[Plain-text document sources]
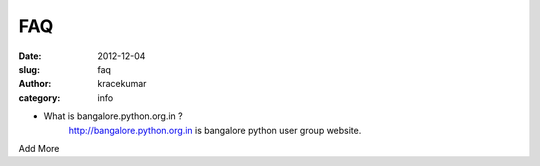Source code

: FAQ
####

:date: 2012-12-04
:slug: faq
:author: kracekumar
:category: info


- What is bangalore.python.org.in ?
    http://bangalore.python.org.in is bangalore python user group website.

Add More 
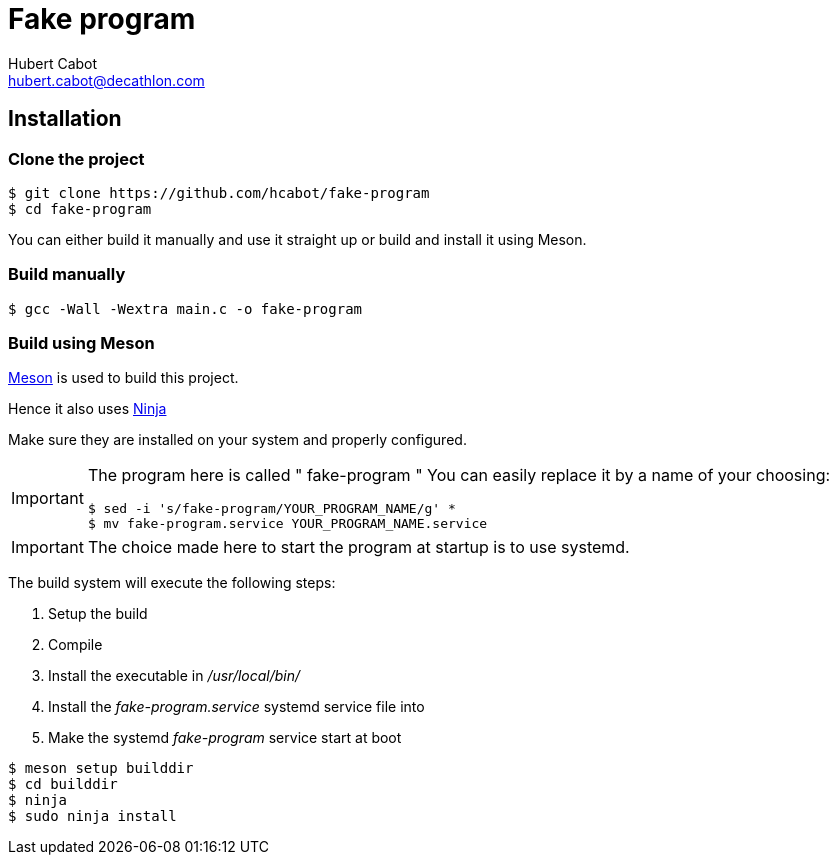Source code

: = Fake program
Hubert Cabot <hubert.cabot@decathlon.com>

== Installation

=== Clone the project

....
$ git clone https://github.com/hcabot/fake-program
$ cd fake-program
....

You can either build it manually and use it straight up or build and install it using Meson.

=== Build manually

....
$ gcc -Wall -Wextra main.c -o fake-program
....


=== Build using Meson
https://mesonbuild.com/[Meson] is used to build this project.

Hence it also uses https://ninja-build.org/[Ninja]

Make sure they are installed on your system and properly configured.

[IMPORTANT]
====
The program here is called " fake-program "
You can easily replace it by a name of your choosing:
....
$ sed -i 's/fake-program/YOUR_PROGRAM_NAME/g' *
$ mv fake-program.service YOUR_PROGRAM_NAME.service
....
====

IMPORTANT: The choice made here to start the program at startup
is to use systemd.

The build system will execute the following steps:

. Setup the build
. Compile
. Install the executable in _/usr/local/bin/_
. Install the _fake-program.service_ systemd service file into
. Make the systemd _fake-program_ service start at boot
....
$ meson setup builddir
$ cd builddir
$ ninja
$ sudo ninja install
....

Exercise requirements: For the word "manually", count how many lines of the entries contain it; give the number and nothing more.

Response to this task: 2